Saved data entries
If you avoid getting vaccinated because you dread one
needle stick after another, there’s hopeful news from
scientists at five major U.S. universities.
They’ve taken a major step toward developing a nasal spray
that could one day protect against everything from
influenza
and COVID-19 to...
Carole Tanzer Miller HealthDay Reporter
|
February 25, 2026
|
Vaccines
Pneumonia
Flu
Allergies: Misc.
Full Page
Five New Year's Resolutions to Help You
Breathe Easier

**WHAT IS EXPECTED:**
The lines to return are those in the entries above that include "from".

**ANSWER TO THIS EXERCISE:**
needle stick after another, there’s hopeful news from
that could one day protect against everything from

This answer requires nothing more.